Scripts to search database publication at Nucleic Acid Research for PDB keywords

Primary LanguagePython

Review Nucleic Acid Research (NAR) publications of databases for PDB-releated databases

The program searches database publication at NAR to find any database that uses PDB data. The program look for PDB keywords in the summary and abstract of each database published at NAR and measure PDB relation in three tiers:

  • Tier 1 uses PDB data
  • Tier 2 likely uses PDB data
  • Tier 3 may use PDB data

The results searve as a guide for next-step manual review

How to run the program

The scripts are to be run in 3 steps:

Step 1: Find all databases to be searched.

Run p1_parse_main.py to parse databases from NAR database summary, plus the category, the summary page etc. Give output file "p1_db_summary.tsv" of tabular form of databases' name, summary link, category, subcategory.

Step 2: Review summary pages of each database:

Run p21_process_all_db_summary.py, look for PDB keywords. Give output file "p2_db_summary_review.tsv" of tabular form of db name, categories, db url, year, abstract url, length description, keywords t1/t2/t3.

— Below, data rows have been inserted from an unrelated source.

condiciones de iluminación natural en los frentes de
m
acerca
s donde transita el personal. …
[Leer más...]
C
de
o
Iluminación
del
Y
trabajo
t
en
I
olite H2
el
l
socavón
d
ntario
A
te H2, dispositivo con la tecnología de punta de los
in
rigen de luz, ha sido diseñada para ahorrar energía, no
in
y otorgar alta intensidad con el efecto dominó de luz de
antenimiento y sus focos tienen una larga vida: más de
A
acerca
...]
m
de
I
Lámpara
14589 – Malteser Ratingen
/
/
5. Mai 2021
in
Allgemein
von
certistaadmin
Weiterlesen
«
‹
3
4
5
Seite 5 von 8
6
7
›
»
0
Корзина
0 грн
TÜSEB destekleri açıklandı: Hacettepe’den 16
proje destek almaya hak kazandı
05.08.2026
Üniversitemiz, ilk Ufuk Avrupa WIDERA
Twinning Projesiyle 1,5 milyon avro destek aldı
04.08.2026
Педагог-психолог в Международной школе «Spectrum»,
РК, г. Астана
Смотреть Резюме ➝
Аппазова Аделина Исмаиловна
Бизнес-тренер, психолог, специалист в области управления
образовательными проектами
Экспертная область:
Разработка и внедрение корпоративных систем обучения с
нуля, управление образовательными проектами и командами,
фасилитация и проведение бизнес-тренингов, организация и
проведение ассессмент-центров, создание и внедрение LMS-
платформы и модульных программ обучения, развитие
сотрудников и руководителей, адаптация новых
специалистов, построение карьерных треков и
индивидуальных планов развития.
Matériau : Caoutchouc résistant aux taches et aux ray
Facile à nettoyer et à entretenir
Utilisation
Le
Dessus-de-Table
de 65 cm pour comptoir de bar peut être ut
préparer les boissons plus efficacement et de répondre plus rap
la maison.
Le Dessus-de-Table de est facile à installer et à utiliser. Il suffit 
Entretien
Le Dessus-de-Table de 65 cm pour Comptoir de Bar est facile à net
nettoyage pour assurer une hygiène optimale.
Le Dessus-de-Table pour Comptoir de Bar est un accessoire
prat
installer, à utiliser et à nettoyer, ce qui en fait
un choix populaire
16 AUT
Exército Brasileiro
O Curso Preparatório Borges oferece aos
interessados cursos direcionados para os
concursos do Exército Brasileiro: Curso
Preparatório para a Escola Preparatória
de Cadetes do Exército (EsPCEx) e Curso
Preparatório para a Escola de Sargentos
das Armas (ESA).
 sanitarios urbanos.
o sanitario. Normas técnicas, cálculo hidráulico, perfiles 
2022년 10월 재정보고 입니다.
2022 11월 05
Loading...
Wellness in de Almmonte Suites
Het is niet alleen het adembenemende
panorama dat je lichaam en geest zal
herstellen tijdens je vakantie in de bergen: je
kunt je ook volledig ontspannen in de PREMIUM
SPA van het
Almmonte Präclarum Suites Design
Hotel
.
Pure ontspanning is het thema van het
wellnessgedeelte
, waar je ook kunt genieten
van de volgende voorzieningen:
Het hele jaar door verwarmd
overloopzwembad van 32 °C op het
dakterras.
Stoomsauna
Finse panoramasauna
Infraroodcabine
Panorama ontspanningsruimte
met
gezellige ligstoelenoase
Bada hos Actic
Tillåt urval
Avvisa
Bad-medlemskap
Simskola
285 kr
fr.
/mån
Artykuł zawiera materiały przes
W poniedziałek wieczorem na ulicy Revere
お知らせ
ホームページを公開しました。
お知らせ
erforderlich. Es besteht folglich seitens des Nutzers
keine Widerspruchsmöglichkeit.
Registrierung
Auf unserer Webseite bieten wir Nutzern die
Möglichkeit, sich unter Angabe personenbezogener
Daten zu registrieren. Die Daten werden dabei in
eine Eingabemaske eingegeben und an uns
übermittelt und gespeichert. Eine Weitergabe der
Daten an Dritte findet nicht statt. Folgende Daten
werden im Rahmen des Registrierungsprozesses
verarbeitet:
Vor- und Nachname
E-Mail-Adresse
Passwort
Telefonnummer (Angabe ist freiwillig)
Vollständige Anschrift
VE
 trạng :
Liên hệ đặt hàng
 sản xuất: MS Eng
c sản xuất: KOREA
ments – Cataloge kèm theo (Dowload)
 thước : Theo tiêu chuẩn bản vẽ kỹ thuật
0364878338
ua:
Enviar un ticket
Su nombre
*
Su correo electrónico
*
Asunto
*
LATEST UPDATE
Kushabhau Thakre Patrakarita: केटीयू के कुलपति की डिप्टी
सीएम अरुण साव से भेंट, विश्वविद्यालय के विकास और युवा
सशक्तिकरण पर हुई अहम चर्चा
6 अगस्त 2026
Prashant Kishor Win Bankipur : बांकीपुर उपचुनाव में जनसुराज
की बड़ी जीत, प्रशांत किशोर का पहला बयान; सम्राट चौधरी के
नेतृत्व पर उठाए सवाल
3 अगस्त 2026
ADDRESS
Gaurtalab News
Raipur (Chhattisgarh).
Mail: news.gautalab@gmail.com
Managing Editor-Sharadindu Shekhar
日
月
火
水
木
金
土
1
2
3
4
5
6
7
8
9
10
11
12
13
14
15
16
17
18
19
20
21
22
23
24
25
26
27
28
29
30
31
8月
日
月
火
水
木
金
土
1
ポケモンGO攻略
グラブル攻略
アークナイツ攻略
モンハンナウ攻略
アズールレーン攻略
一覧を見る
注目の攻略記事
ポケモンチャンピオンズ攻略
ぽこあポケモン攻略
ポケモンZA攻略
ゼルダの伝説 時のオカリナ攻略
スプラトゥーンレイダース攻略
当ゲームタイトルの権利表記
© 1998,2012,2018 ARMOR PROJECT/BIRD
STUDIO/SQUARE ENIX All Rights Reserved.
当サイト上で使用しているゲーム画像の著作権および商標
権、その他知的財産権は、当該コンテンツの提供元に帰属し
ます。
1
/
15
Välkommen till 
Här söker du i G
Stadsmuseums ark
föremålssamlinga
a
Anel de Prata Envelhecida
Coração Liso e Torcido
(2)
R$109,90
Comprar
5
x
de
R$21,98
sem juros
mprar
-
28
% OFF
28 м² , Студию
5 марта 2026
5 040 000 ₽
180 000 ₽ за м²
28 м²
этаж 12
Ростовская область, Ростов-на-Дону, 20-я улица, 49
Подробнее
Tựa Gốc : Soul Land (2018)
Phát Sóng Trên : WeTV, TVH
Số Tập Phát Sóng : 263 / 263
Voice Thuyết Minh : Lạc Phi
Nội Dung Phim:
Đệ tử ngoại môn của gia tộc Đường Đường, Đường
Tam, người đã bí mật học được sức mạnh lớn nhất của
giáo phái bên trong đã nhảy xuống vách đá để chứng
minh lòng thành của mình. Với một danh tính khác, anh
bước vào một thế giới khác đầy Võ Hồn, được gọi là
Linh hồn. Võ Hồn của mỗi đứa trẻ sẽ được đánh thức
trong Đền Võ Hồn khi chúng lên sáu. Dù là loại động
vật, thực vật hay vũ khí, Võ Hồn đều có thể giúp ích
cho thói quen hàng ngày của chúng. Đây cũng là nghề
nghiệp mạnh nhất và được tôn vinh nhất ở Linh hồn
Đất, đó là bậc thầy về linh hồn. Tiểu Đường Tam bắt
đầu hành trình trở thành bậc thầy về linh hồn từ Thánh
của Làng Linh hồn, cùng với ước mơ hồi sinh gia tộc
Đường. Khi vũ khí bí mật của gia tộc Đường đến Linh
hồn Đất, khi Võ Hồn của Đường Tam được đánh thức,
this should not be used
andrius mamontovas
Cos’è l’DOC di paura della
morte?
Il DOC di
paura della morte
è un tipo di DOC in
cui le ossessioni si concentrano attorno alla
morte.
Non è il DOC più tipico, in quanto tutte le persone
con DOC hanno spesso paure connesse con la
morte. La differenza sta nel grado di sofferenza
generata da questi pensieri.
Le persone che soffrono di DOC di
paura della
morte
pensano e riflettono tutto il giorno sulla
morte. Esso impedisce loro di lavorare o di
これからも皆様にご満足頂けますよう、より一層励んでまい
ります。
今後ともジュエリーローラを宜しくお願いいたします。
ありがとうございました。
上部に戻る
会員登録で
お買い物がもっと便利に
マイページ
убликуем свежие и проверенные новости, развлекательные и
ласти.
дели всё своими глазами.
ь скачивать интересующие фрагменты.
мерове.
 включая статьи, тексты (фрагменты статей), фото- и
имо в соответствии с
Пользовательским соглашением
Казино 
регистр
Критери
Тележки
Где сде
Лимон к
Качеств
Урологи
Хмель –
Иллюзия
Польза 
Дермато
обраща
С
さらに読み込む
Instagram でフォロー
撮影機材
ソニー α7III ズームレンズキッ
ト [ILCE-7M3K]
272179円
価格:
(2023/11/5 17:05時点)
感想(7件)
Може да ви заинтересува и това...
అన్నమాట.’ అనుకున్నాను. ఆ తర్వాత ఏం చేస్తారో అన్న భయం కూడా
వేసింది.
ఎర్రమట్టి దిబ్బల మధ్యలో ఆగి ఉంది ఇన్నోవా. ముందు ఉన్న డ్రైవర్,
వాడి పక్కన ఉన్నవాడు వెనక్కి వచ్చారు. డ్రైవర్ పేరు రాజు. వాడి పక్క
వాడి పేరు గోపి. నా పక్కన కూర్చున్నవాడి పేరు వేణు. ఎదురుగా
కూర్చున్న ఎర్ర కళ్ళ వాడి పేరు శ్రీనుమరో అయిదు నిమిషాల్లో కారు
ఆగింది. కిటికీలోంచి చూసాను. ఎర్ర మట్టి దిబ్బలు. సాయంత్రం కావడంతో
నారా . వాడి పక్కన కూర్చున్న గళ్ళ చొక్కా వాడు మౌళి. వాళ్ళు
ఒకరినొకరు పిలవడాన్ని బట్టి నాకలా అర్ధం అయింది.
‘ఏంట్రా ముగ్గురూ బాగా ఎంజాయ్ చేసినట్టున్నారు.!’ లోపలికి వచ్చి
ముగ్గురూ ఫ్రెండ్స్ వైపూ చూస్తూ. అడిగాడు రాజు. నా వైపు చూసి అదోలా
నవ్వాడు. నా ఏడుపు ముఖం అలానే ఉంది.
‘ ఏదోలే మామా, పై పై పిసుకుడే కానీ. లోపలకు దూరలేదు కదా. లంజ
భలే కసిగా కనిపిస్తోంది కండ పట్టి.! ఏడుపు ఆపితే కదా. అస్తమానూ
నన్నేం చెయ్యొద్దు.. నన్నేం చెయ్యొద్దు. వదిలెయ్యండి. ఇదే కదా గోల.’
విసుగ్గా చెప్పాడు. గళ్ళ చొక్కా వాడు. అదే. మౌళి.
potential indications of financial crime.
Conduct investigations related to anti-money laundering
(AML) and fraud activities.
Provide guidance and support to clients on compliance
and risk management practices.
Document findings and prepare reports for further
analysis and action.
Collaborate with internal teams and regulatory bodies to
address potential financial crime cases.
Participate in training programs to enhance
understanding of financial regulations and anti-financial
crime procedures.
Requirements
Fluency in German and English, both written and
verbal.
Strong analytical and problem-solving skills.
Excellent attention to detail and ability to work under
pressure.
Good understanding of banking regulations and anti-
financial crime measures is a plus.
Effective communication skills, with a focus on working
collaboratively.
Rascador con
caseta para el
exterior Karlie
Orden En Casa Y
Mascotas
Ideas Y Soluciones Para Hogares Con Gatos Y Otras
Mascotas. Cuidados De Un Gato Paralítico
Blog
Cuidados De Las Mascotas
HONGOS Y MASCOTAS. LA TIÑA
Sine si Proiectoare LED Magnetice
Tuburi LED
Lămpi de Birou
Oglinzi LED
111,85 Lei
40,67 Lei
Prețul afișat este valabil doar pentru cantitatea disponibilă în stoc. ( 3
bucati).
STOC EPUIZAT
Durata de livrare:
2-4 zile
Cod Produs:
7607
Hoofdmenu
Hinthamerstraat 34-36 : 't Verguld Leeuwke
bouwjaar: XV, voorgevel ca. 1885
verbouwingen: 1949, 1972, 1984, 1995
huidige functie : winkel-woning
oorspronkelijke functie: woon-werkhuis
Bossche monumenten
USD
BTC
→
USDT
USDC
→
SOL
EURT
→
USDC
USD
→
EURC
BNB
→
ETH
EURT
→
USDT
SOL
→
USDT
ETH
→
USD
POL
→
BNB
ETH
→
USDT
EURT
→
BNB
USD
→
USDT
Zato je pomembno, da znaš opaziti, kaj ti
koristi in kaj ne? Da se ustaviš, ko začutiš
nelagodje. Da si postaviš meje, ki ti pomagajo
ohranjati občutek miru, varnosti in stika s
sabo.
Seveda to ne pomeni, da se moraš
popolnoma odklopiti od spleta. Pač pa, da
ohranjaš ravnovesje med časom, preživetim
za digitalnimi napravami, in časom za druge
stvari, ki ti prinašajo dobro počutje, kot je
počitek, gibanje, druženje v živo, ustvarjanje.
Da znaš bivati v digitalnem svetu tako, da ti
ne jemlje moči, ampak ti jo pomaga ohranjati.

Step 3: Review abstract of each database:

Run p31_process_all_nar_abstract.py, look for PDB keywords and test accessibility of the url of each database. Give output file "p3_db_abstract_review.tsv" of tabular form of db name, categories, db url, year, abstract url, length description, keywords t1/t2/t3, and database url accessibility.

Notes:

Other python scripts such as those state with "p0" are utility scripts.